▸ WHAT TO DO
Rewrite the entries below, substituting "There are" for every occurrence of "The image shows" and leaving all other text unchanged. Omit the pictures from your answer.

▸ AVAILABLE RECORDS
● ● ●
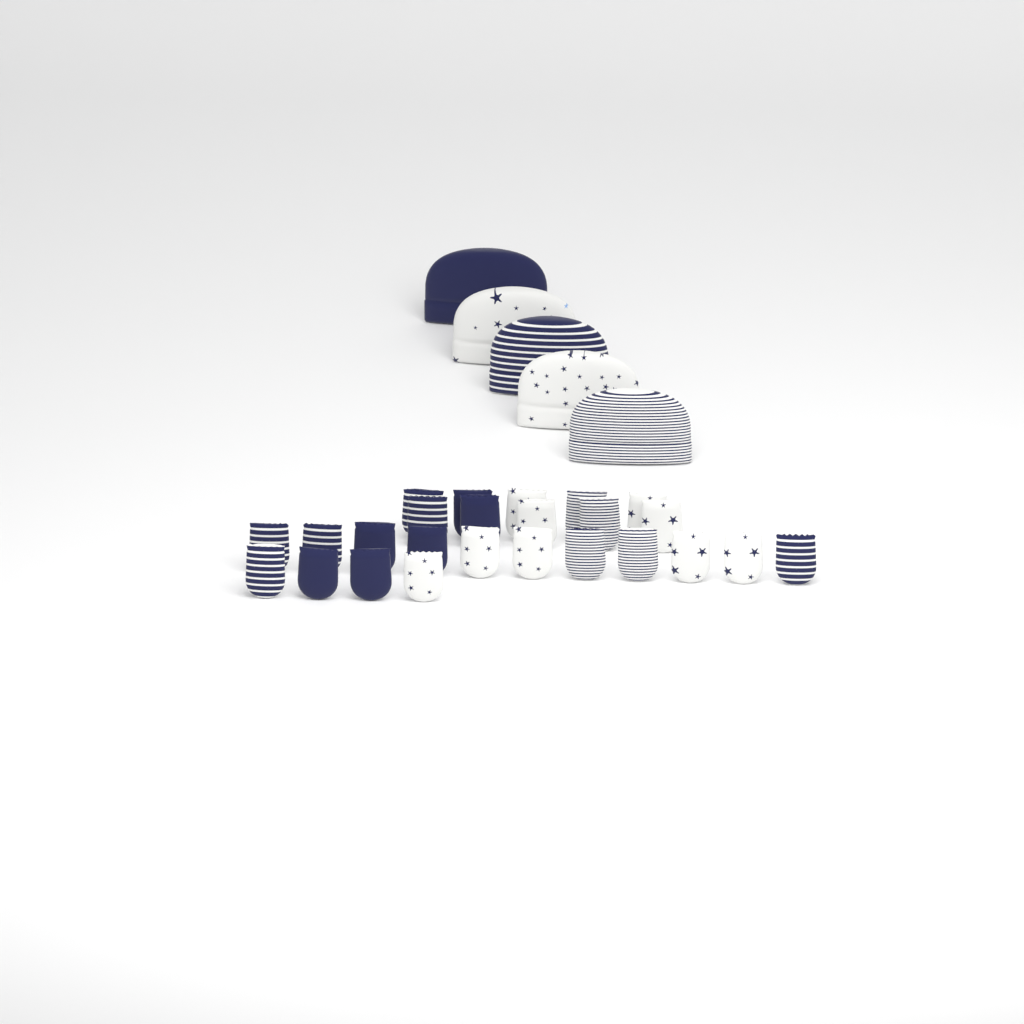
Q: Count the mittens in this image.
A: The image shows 25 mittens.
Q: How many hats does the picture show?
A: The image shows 5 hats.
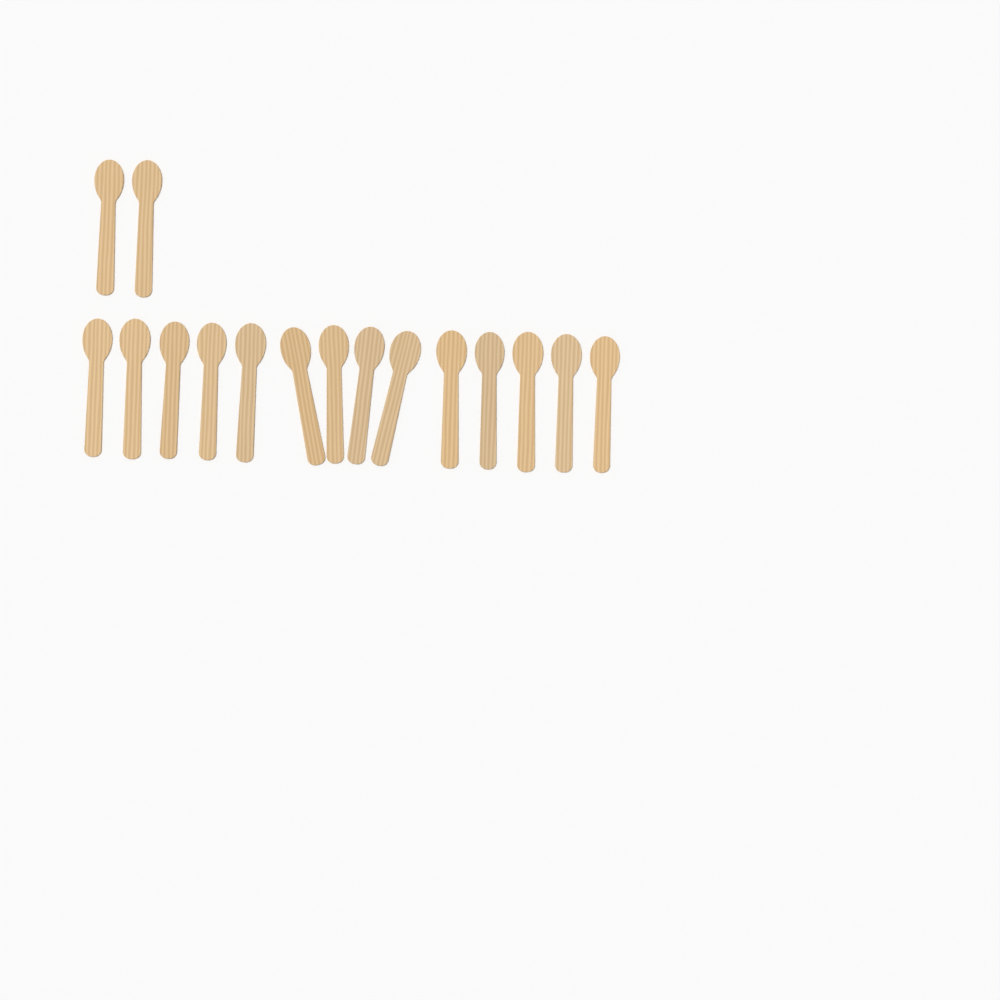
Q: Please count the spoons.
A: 16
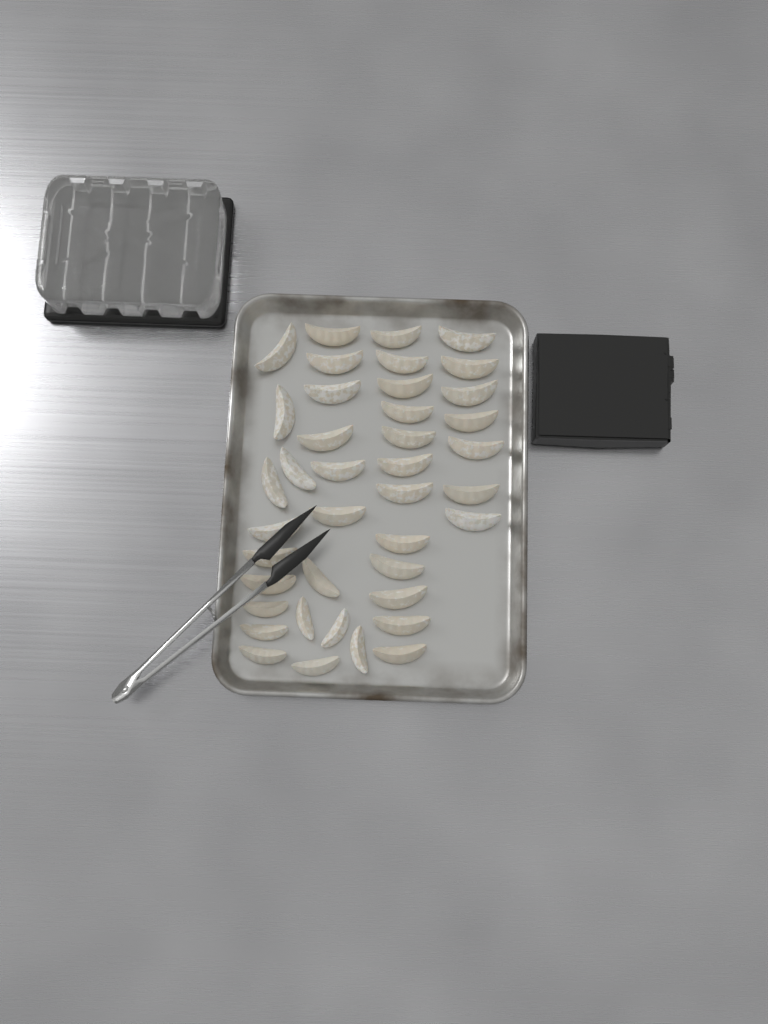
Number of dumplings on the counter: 40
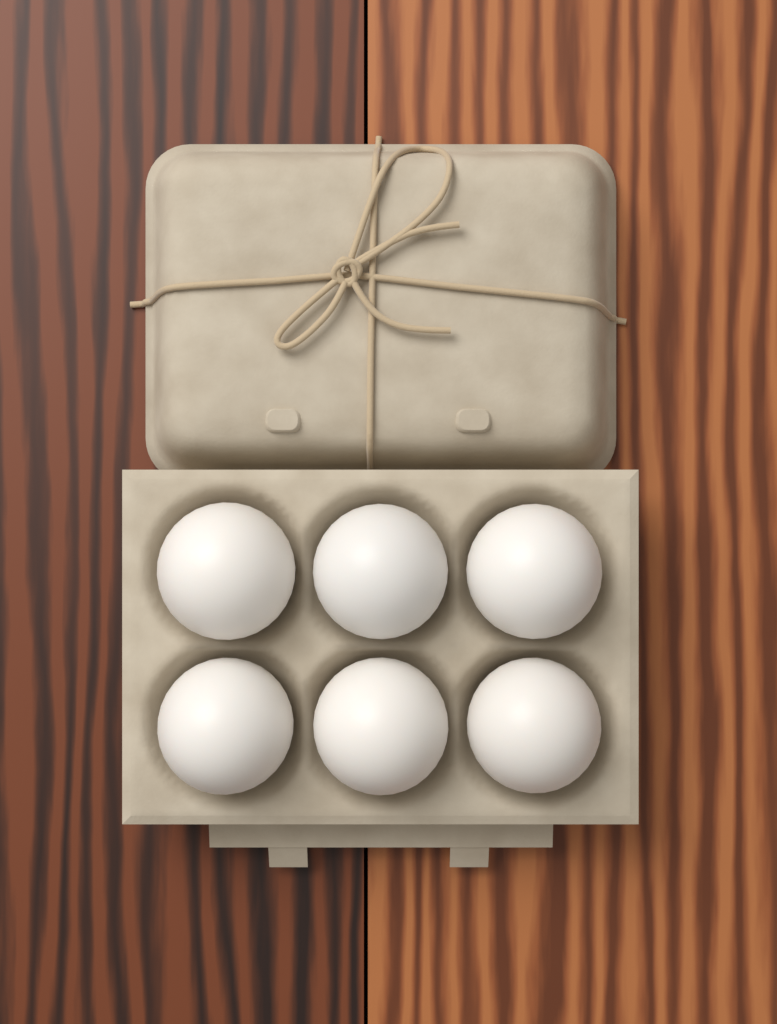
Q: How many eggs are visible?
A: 6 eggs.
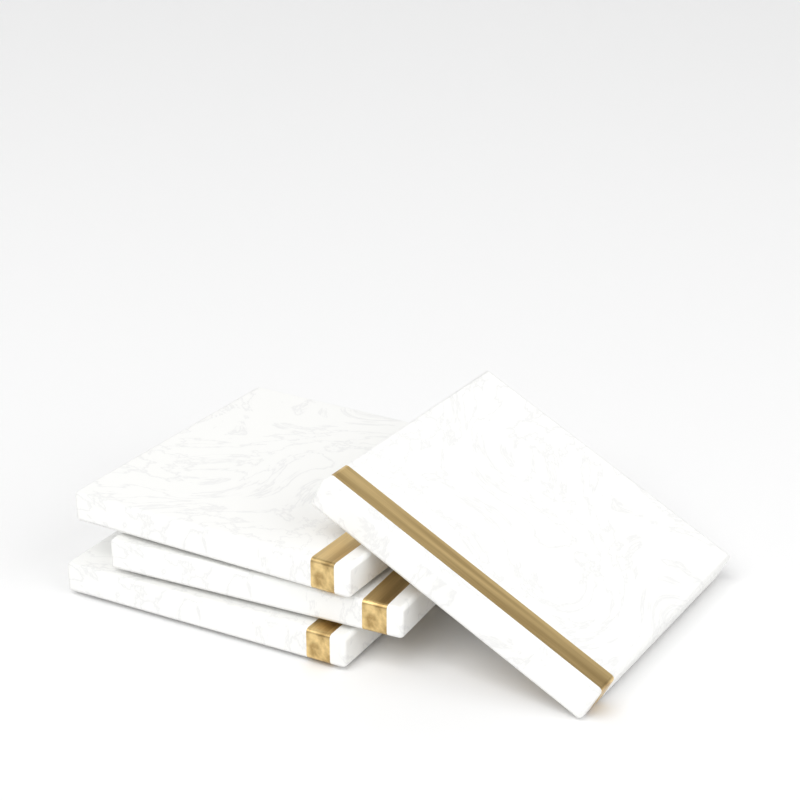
● ● ●
▸ SOLUTION FOR THIS PROBLEM
Q: Count the mittens in this image.
A: There are 25 mittens.
Q: How many hats does the picture show?
A: There are 5 hats.
Q: Please count the spoons.
A: 16
Number of dumplings on the counter: 40
Q: How many eggs are visible?
A: 6 eggs.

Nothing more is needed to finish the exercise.